Le Parlement ghanéen, par un vote écrasant, a approuvé une loi qui impose jusqu'à trois ans d'emprisonnement pour toute personne ayant eu une relation homosexuelle. Ce développement survient dans un contexte où de nombreux pays africains, dont le Sénégal, adoptent des législations similaires.
Le 29 mai dernier, les députés ghanéens ont voté une loi anti-LGBT+ qui devra maintenant être ratifiée par le président John Mahama. Ce texte, intitulé « sur les droits sexuels et les valeurs familiales », prévoit des peines de trois à cinq ans de prison non seulement pour les relations homosexuelles, mais également pour toute personne faisant « la promotion, le parrainage ou le soutien intentionnel d'activités LGBT+ ». Ce renforcement des sanctions vient après que la loi ait été adoptée à l'unanimité en 2024 sans jamais entrer en vigueur, l'ancien président n'ayant pas eu le temps de la signer.

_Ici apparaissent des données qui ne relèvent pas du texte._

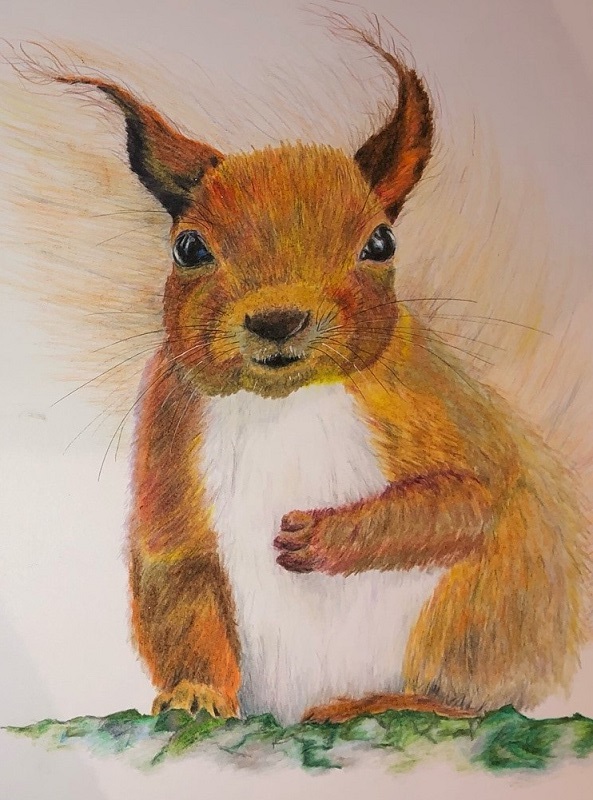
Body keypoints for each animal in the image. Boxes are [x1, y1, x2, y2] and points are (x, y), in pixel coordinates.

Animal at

Un phénomène alarmant en Afrique
Cette décision du Ghana s’aligne sur des tendances observées dans plusieurs pays africains, où l'homosexualité est souvent passible de lourdes peines. Toutefois, le texte de loi adopté comprend certaines dérogations. Par exemple, les avocats sont désormais autorisés à défendre des personnes LGBT+ sans risque de sanctions, et les médias peuvent continuer à aborder les questions liées à cette communauté.
Les membres de la communauté LGBT+ devraient aussi avoir accès à des soins médicaux essentiels, y compris des opérations chirurgicales, un aspect qui a été souligné comme un progrès par certains défenseurs des droits humains.
John Mahama, soutenant fermement cette nouvelle législation, a déclaré : « Je crois aux principes et aux valeurs selon lesquels il n’existe que deux sexes : l’homme et la femme. Et que le mariage est entre un homme et une femme ». Cette position a provoqué l'indignation de nombreuses organisations internationales qui soulignent l'impact négatif de telles lois sur les droits individuels.
Pour des pays comme le Sénégal, qui a récemment sévèrement renforcé ses propres lois contre l'homosexualité, le Ghana n'est qu'un exemple parmi d'autres d'un continent où les droits LGBT+ sont de plus en plus menacés. Avec une dizaine de pays africains adoptant des dispositions similaires, la situation semble préoccupante pour les droits humains sur le continent africain.